3. The earliest relationship between cancer and viruses was demonstrated in the early 1900s, when chicken leukemia and chicken sarcoma were transferred to healthy animals by cell-free filtrates.
TRANSFORMATION OF NORMAL CELLS INTO TUMOR CELLS
1. Eucaryotic cells have proto-oncogenes that code for proteins necessary for the cells' normal growth. When activated to oncogenes, these genes transform normal cells into cancerous cells.
2. Viruses capable of producing tumors are called oncogenic viruses.
3. Several DNA viruses and retroviruses are oncogenic.
4. The genetic material of oncogenic viruses becomes integrated into the host cell's DNA.Transformed cells lose contact inhibition, contain virusspecific antigens (TSTA and T antigen), exhibit chromosomal abnormalities, and can produce tumors when injected into susceptible animals.
ACTIVATION OF ONCOGENES
A single mutation can result in the production of a protein required for transformation.
1. Transduction of oncogenes could result in oncogene products being made in abnormal amounts or at the wrong time.
2. Translocation of oncogenes could remove normal controls.
3. Gene amplification causes unusually large amounts of oncogene products.
DNA-CONTAINING ONCOGENIC VIRUSES
1. Oncogenic viruses are found among adenoviruses, hepesviruses, poxviruses, and papovaviruses.
2. The EB virus, a herpesvirus, causes infectious mononu cleosis and has been implicated in Burkitt's lymphoma
and nasopharyngeal carcinoma. One type of herpes simplex virus (HHV 2), associated with over 90% of genital
herpes infections, might be implicated in cervical cancer.
RNA-CONTAINING ONCOGENIC VIRUSES
1. Among the RNA viruses, only retroviruses seem to be oncogenic.
2. HTLV 1 and HTLV 2 have been associated with human leukemia and lymphoma.
3. The virus's ability to produce tumors is related to the production of reverse transcriptase. The DNA synthe sized from the viral RNA becomes incorporated as a provirus into the host cell's DNA.
Plant Viruses
Plant viruses must enter plant hosts through wounds or with invasive parasites, such as insects.
Viroids and Prions
Viroids are common plant pathogens which are a serious economic problem.
The RNA genomes of viroids are 246-375 nucleotides in length and share many similarities:
They are all single stranded covalent circles
There is extensive intramolecular base pairing
A DNA-directed RNA polymerase makes both plus and minus strands
Replication does not depend on the presence of a helper virus
No proteins are encoded
Virusoids and Satellites
Virusoids or satellite RNAs are also several hundred nucleotides long circular and single stranded. They depend on a helper virus for replication.
Chapter 4 virus review questions
1. Viruses were first detected because they are filterable. What do we mean by the term filterable, and how could this property have helped their detection before invention of the electron microscope?
2. Why do we classify viruses as obligatory intracellular parasites?
3. List the four properties that define a virus. What is a virion?
4. Describe the three morphological classes of viruses, then diagram and give an example of each.
5. Describe how bacteriophages are detected and enumerated by the plaque method.
6. Describe the multiplication of a T-even bacteriophage. Be sure to include the essential features of attachment, penetration, biosynthesis, maturation, and release.
7. Recall from Chapter 1 that Koch's postulates are used todetermine the etiology of a disease. Why is it difficult to determine the etiology of a viral infection such as influenza?
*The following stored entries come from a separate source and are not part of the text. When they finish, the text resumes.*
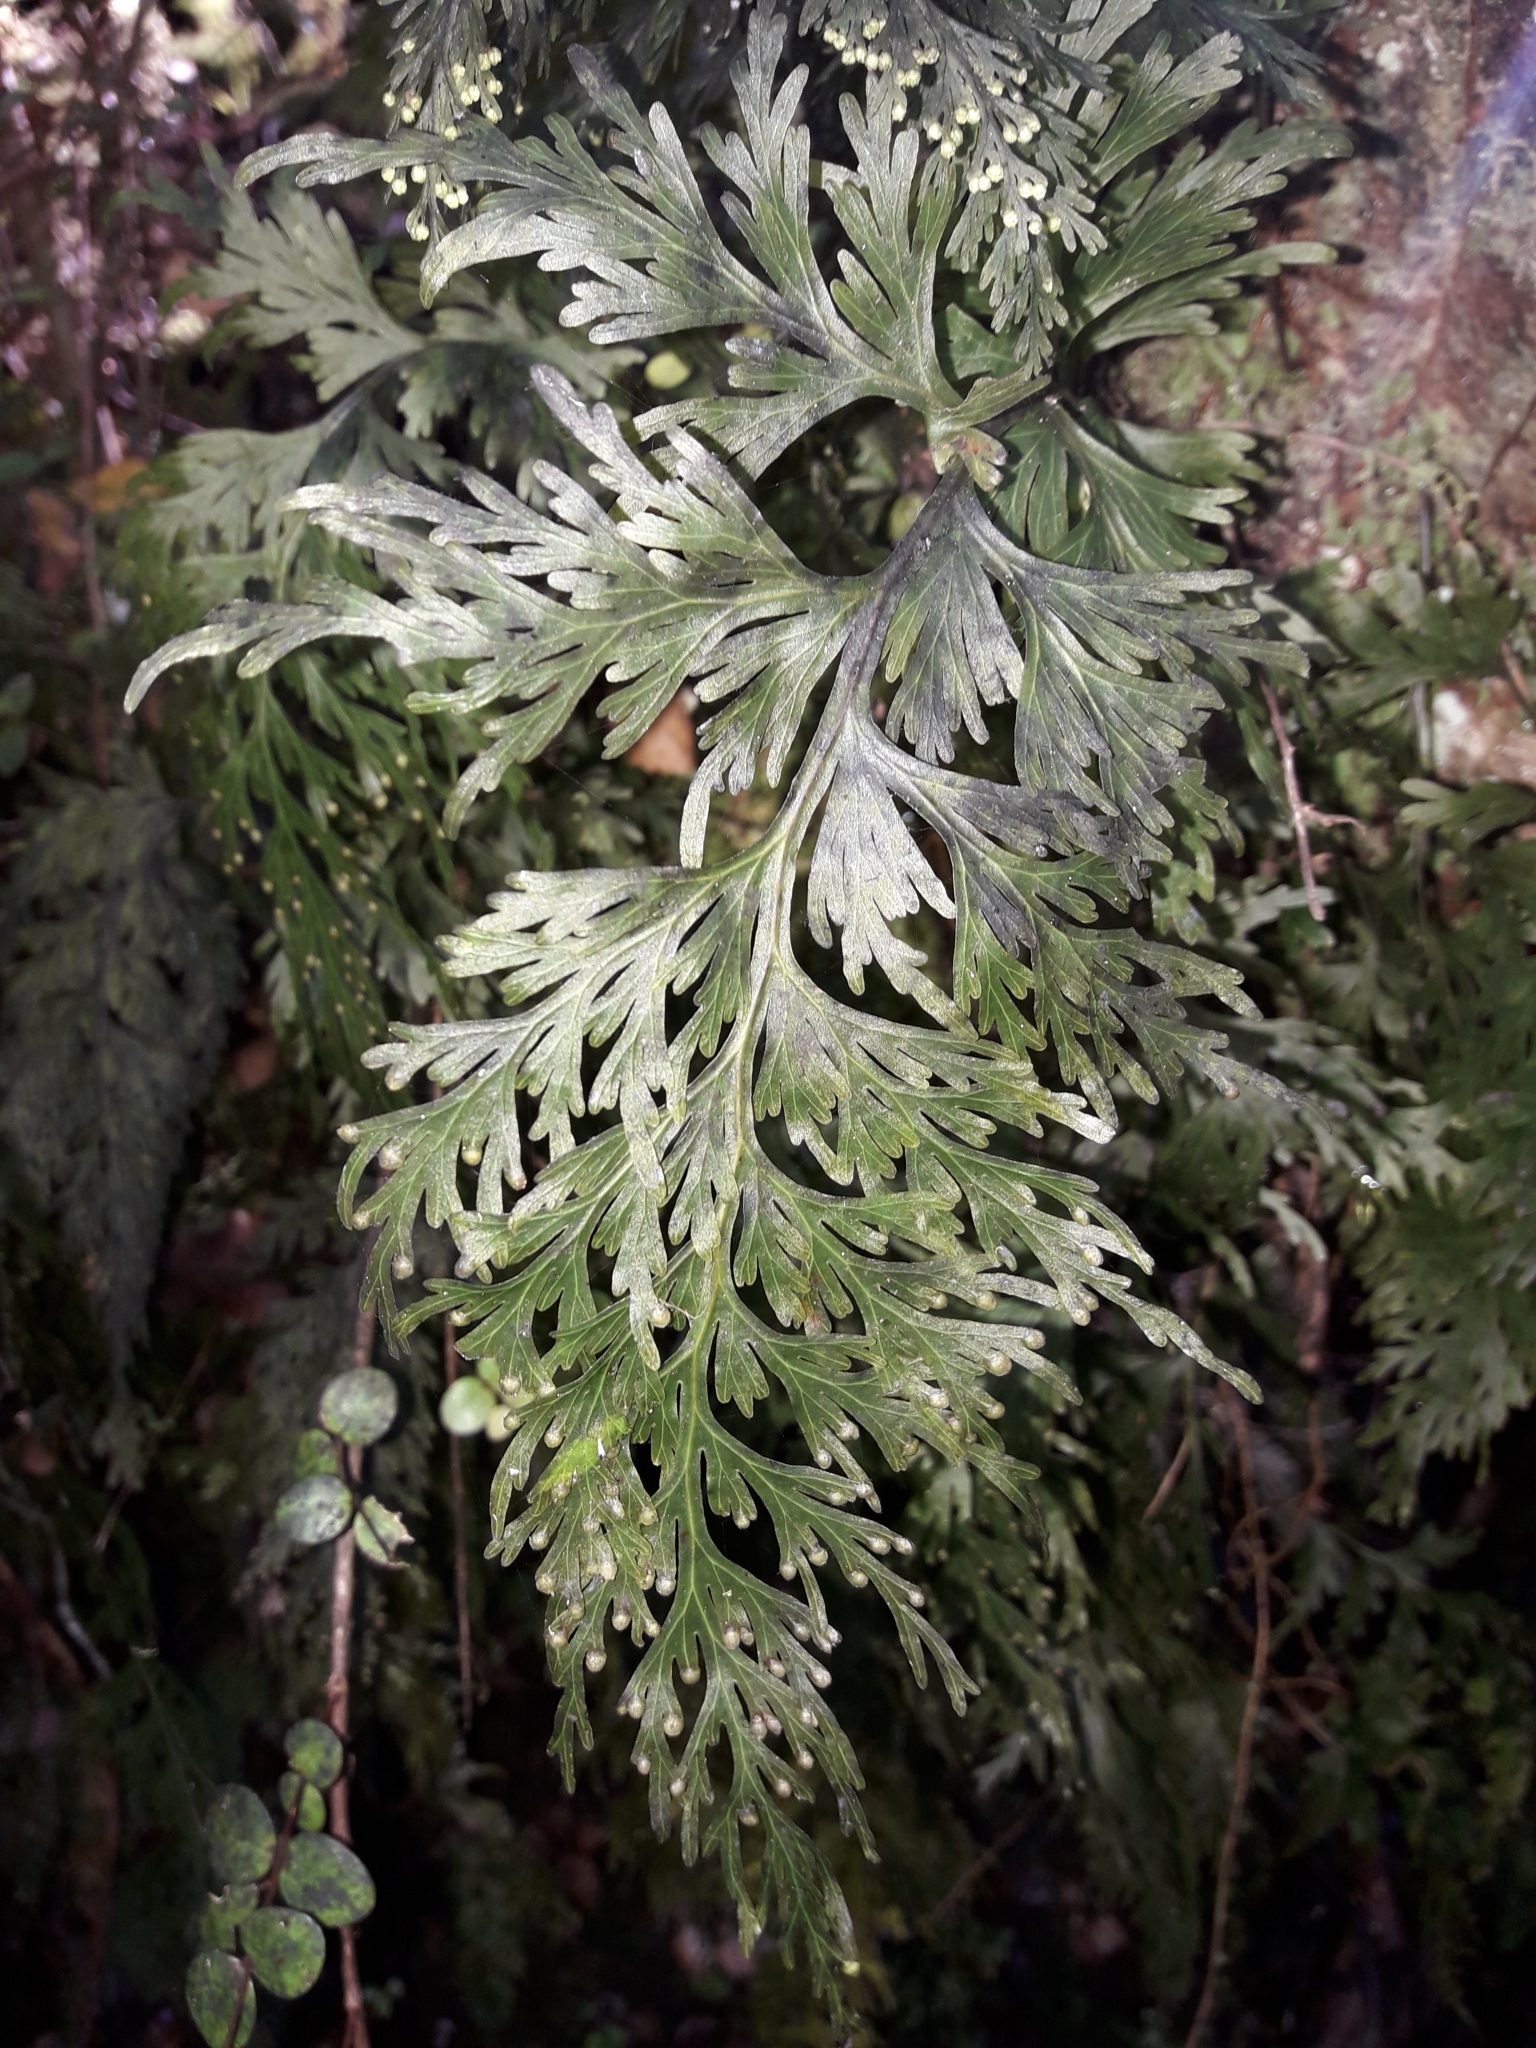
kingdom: Plantae
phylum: Tracheophyta
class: Polypodiopsida
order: Hymenophyllales
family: Hymenophyllaceae
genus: Hymenophyllum
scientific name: Hymenophyllum demissum
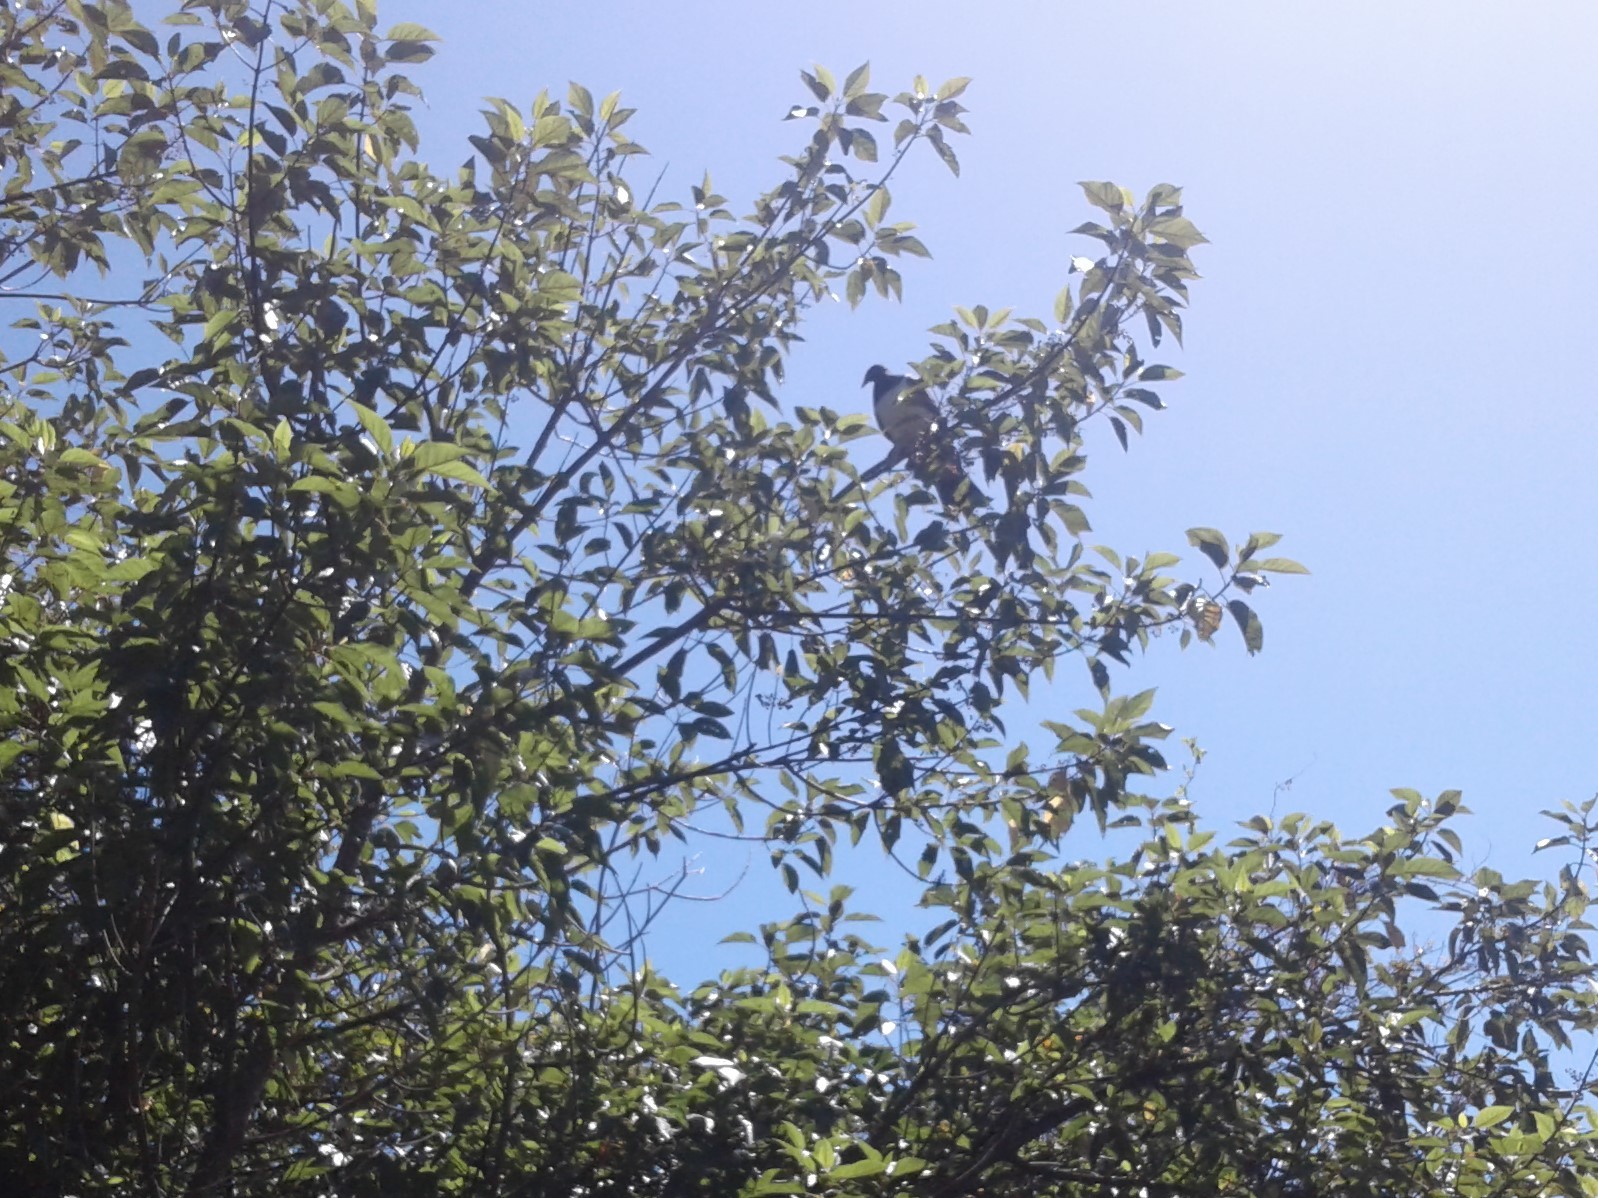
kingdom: Animalia
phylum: Chordata
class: Aves
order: Columbiformes
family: Columbidae
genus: Hemiphaga
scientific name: Hemiphaga novaeseelandiae
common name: New zealand pigeon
8. Assume that this strand of RNA is the nucleic acid for an RNA-containing animal virus: UAGUCAAGGU.
(a) Describe the steps of RNA replication for a virus that contains a + strand of RNA.
(b) Describe the steps of RNA replication for a virus that contains a - strand of RNA.
(c) Describe the steps of RNA replication for a virus that contains double-stranded RNA.
(d) Describe the steps of RNA replication for a virus that contains reverse transcriptase.
9. In some viruses, capsomeres function as enzymes as well as structural supports. Of what advantage is this to the virus.
10. Prophages and proviruses have been described as being similar to bacterial plasmids. What similar properties do they exhibit? How are they different?